Point mutations in the split PLC-γ1 PH domain modulate phosphoinositide binding

A number of signaling molecules contain small pleckstrin homology (PH) domains capable of binding phosphoinositides or proteins. Phospholipase C (PLC)-γ1 has two putative PH domains, an NH₂-terminal (PH ₁) and a split PH domain (nPH₂ and cPH₂). We previously reported that the split PH domain of PLC-γ1 binds to phosphatidylinositol 4-phosphate (PI(4)P) and phosphatidylinositol 4,5-bisphosphate (PI(4,5)P₂) (Chang et al., 2002).

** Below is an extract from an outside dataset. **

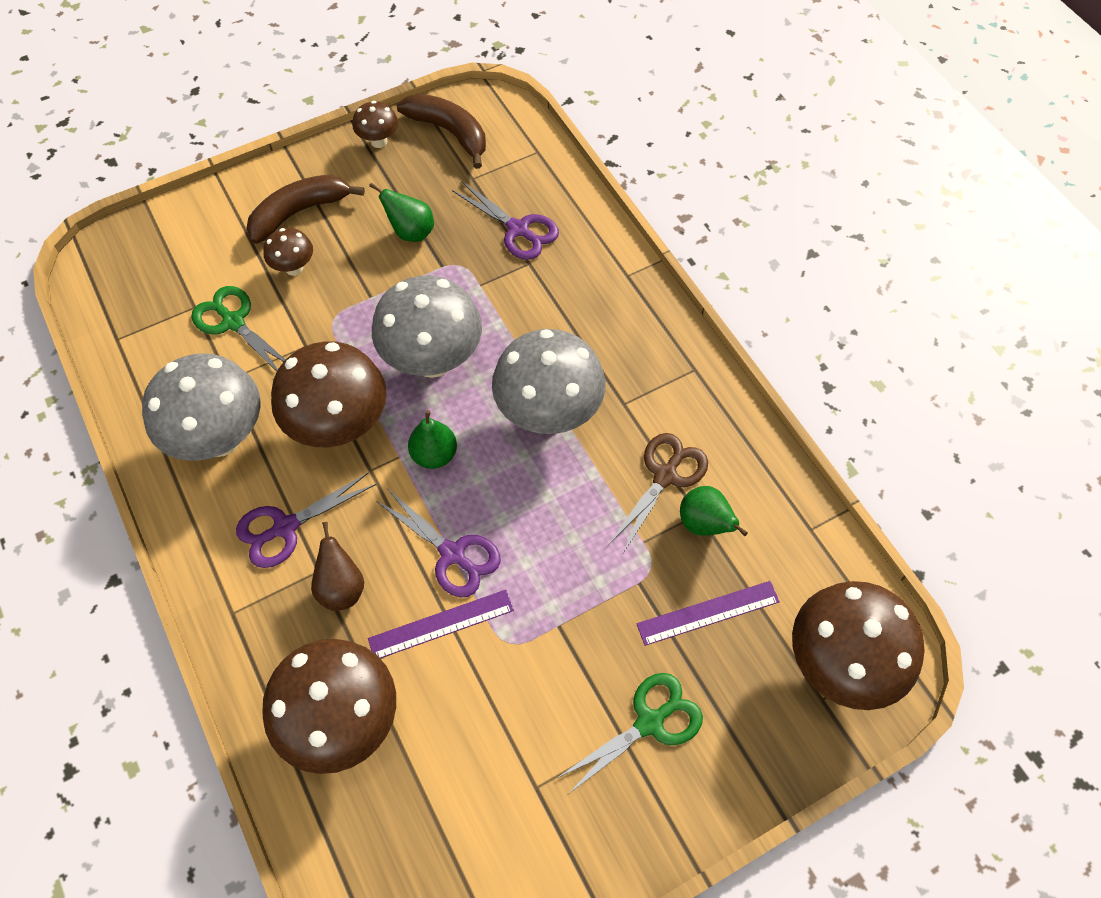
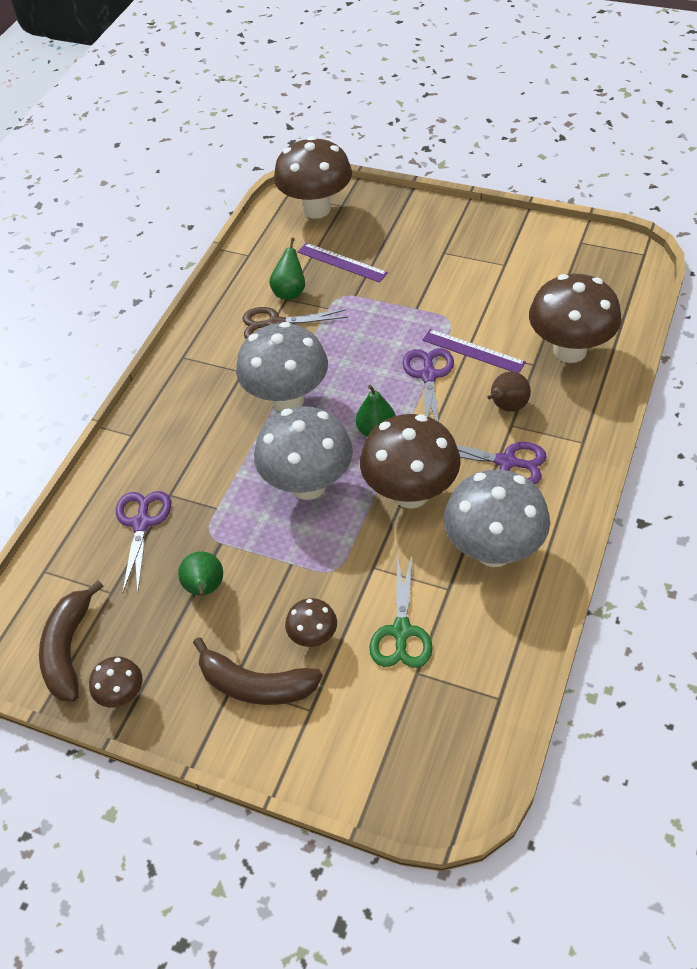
camera: 125 degrees left, 10 degrees down
green scissors [557,673,703,794] -> none

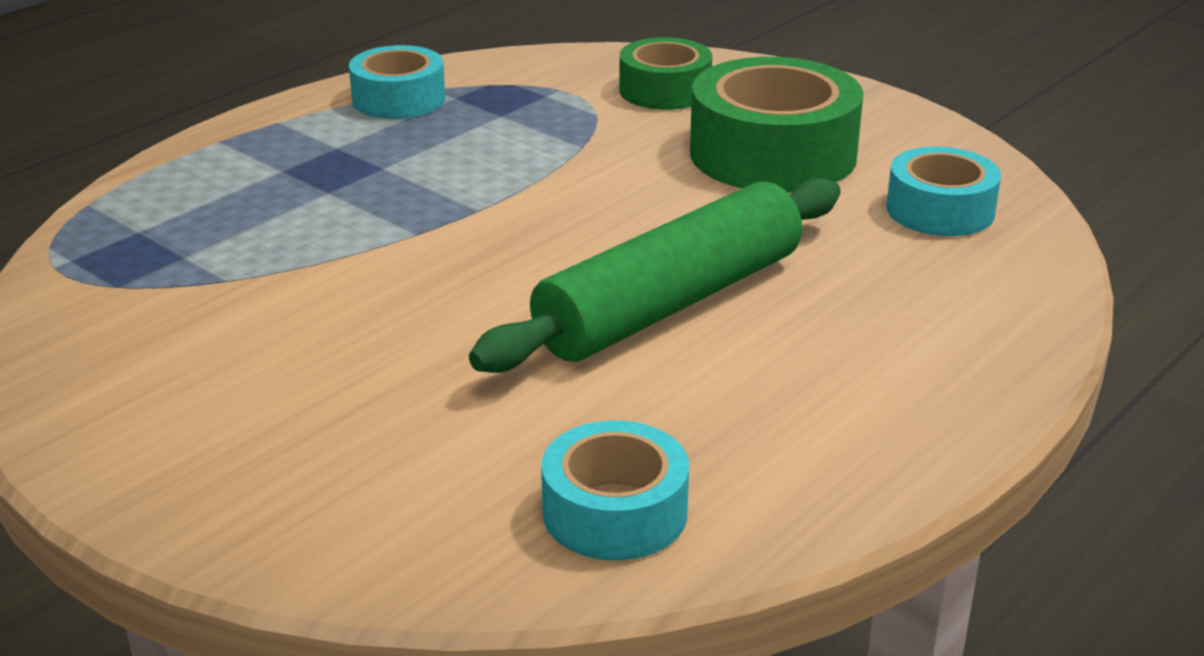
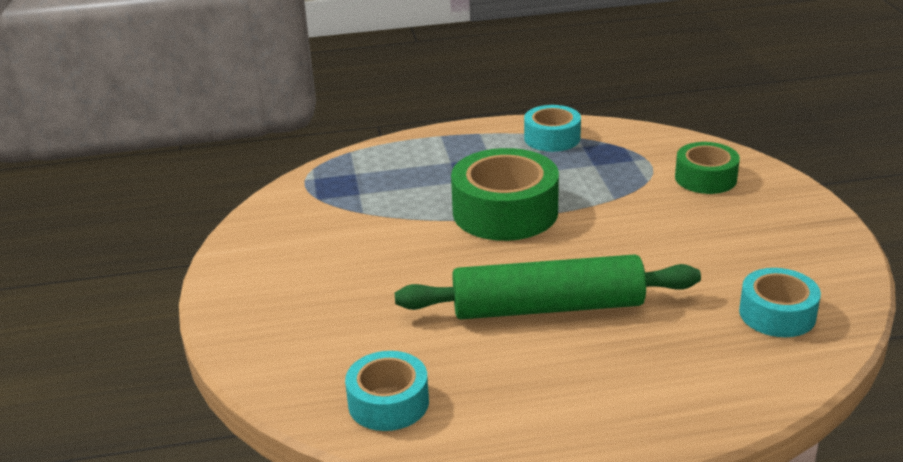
camera: 40 degrees right, 0 degrees up
green tape [690,57,863,192] -> green tape moved to [451,148,559,241]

To identify the amino acid residues responsible for binding with PI(4)P and PI(4,5)P ₂, we used site-directed mutagenesis to replace each amino acid in the variable loop-1 (VL-1) region of the PLC-γ1 nPH₂ domain with alanine (a neutral amino acid). The phosphoinositide-binding affinity of these mutant molecules was analyzed by Dot-blot assay followed by ECL detection. We found that two PLC-γ1 nPH2 domain mutants, P500A and H503A, showed reduced affinities for phosphoinositide binding. Furthermore, these mutant PLC-γ1 molecules showed reduced PI(4,5)P₂ hydrolysis. Using green fluorescent protein (GFP) fusion protein system, we showed that both PH₁ and nPH₂ domains are responsible for membrane-targeted translocation of PLC-γ1 upon serum stimulation. Together, our data reveal that the amino acid residues Pro⁵⁰⁰ and His503 are critical for binding of PLC-γ1 to one of its substrates, PI(4,5)P₂ in the membrane.